• [Passage shown]:
┌──

This also includes gaps left over by alignment in sequential allocation; these are transparently packed too.

Discussion

This changes the behavior of orphan sections from GNU LD, rather than changing the behavior of general section definitions like the LD flag. Similar semantic concerns apply as with those approaches.

ARM Scatter File

https://developer.arm.com/documentation/dui0474/m/scatter-loading-features/how-the-linker-resolves-multiple-matches-when-processing-scatter-files?lang=en

ARM has specificity rules like CSS for matching input sections to output sections. Generally, the most specific rule wins, independent of order.

https://developer.arm.com/documentation/dui0474/m/scatter-loading-features/placement-of-unassigned-sections-with-the--any-module-selector?lang=en

Sections are assigned to regions .ANY selectors using a selectable packing algorithm, e.g., first_fit, best_fit, etc. ANY_SIZE allows limiting the maximum size of an .ANY selector, and priorities can be given to each.

ARM scatter files differ from GNU LD-style linker scripts in that the ordering of sections within memory regions is not given by the order of the section specifiers; rather, the sections are sorted by type. The FIRST and LAST specifiers can be used to place a set of sections first or last within the type.

Discussion

The approach used by ARM scatter files could not be used directly in LLD, since there is a general expectation of sequential assignment. This can be used to directly control the ordering and and addresses of sections, and it’s necessary that any automatic placement mechanism preserve this property.

Via the FIRST and LAST property and the implicit sorting by type, this approach does allow placing contents after the variable region. Implementing this well would likely imply some kind of lazy-addressing or backtracking. The addresses of the sections after a variable region could not be known until the size of the variable region is known, but the size of the variable region cannot be determined until the amount of space available for allocation is determined, which depends on the size of everything after the variable region. Alignment would also throw complexity into the mix.

└──

• [Supplied data]:

┌──

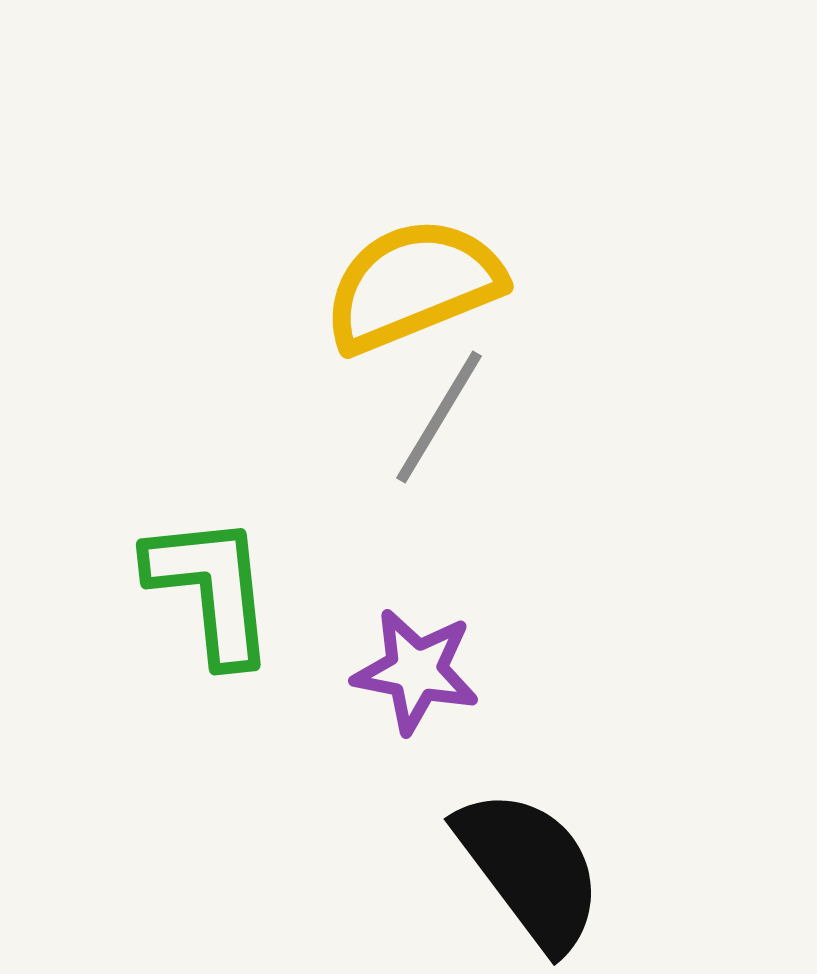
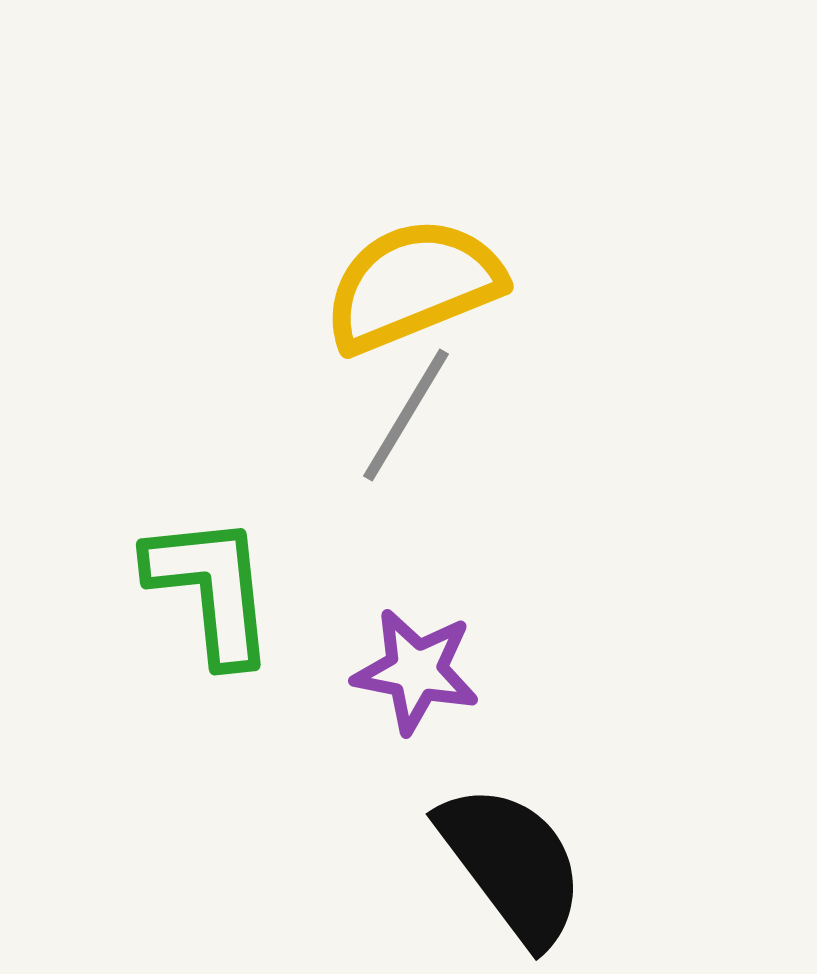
gray line: moved 33 px left, 2 px up
black semicircle: moved 18 px left, 5 px up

└──

• [Written problem 1]: Rewrite the linker passage starting at "ARM scatter files differ" and ending at "within the type.", replacing "sorted" with "grouped".
• [Written problem 2]: Translate this sentence from the linker passage into Spanish: "Generally, the most specific rule wins, independent of order."
The data were taken from a source separate from the linker passage.

• [Complete answer 1]:
ARM scatter files differ from GNU LD-style linker scripts in that the ordering of sections within memory regions is not given by the order of the section specifiers; rather, the sections are grouped by type. The FIRST and LAST specifiers can be used to place a set of sections first or last within the type.

• [Complete answer 2]: En general, gana la regla más específica, independientemente del orden.